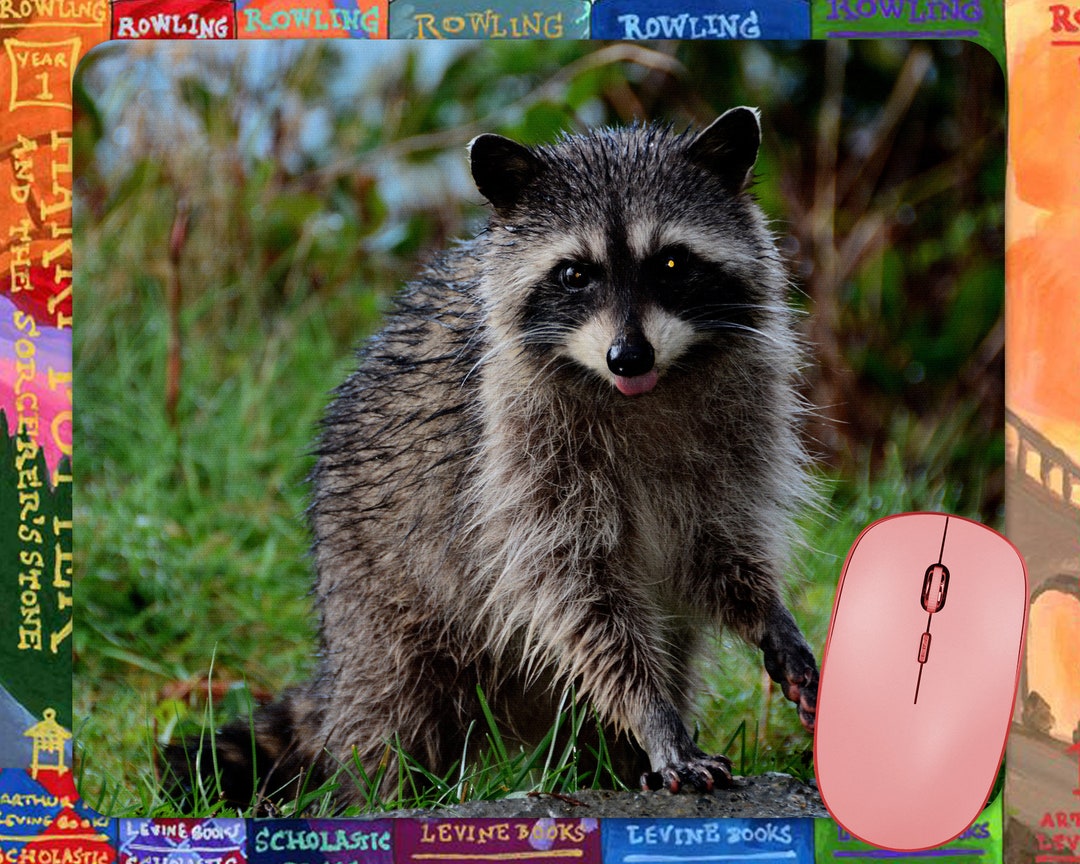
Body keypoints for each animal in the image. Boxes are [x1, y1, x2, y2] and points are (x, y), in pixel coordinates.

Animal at [171, 107, 819, 810]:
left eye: (672, 262)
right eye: (574, 273)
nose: (629, 357)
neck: (640, 392)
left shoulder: (738, 428)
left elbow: (717, 547)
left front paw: (766, 613)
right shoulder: (517, 455)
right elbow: (577, 594)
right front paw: (653, 717)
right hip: (376, 597)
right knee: (390, 713)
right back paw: (375, 791)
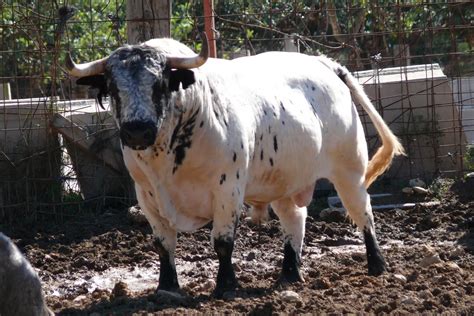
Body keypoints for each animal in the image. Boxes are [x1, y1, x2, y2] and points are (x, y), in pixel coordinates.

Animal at [66, 34, 404, 296]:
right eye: (112, 86)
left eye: (160, 83)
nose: (137, 129)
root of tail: (323, 64)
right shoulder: (146, 196)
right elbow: (163, 244)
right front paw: (167, 287)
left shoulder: (227, 190)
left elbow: (223, 242)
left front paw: (226, 286)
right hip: (284, 182)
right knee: (295, 221)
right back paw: (289, 273)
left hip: (350, 170)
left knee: (363, 213)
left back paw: (377, 264)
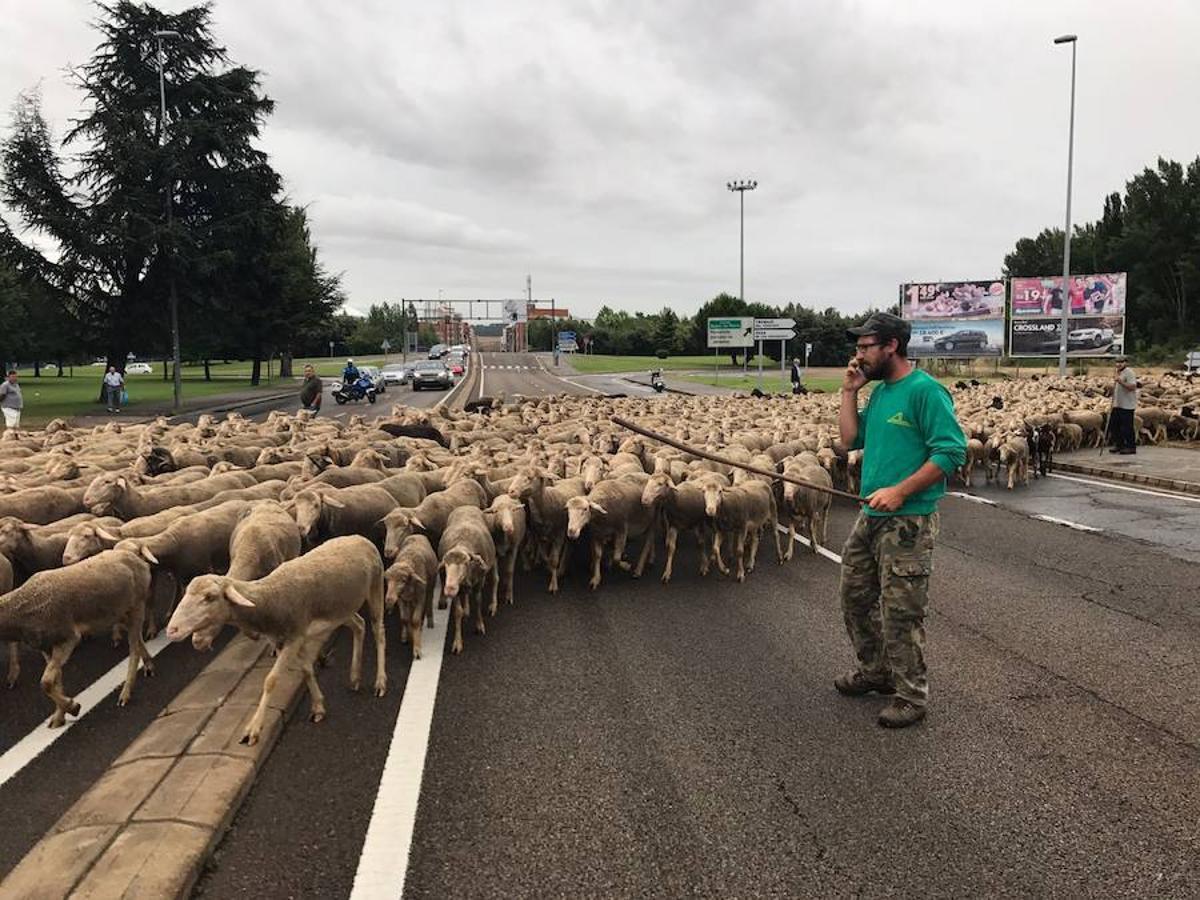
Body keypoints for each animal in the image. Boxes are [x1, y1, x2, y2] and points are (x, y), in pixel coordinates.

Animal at [0, 549, 154, 734]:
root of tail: (139, 560)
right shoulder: (46, 646)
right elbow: (55, 680)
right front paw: (59, 717)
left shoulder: (69, 637)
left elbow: (46, 682)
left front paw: (73, 707)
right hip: (121, 612)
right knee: (138, 640)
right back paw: (149, 665)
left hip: (137, 605)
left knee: (133, 650)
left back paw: (125, 694)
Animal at [164, 535, 386, 748]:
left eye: (210, 597)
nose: (171, 630)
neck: (270, 600)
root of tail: (360, 538)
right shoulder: (286, 639)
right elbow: (306, 670)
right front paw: (318, 707)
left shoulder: (294, 636)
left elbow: (271, 680)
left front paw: (253, 729)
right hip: (342, 609)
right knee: (359, 625)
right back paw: (355, 677)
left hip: (375, 586)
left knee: (379, 632)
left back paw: (380, 682)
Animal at [436, 508, 496, 657]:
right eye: (446, 564)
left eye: (465, 563)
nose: (449, 589)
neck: (462, 543)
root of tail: (466, 506)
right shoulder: (457, 590)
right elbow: (457, 611)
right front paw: (457, 642)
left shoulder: (479, 582)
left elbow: (479, 601)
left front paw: (479, 626)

Work item
Exact repetition is required for the lines from the first one in the listing through the one that holds "left elbow: (717, 547)", and pictures are to be omitted.

Answer to this problem
Body keypoints for each animal in the image. Boxes are [x1, y1, x2, y2] and points are (x, y), in pixel coordinates.

Animal at [171, 107, 819, 810]:
left eye: (672, 262)
right eye: (574, 273)
nose: (629, 357)
neck: (640, 392)
left shoulder: (738, 428)
left elbow: (717, 547)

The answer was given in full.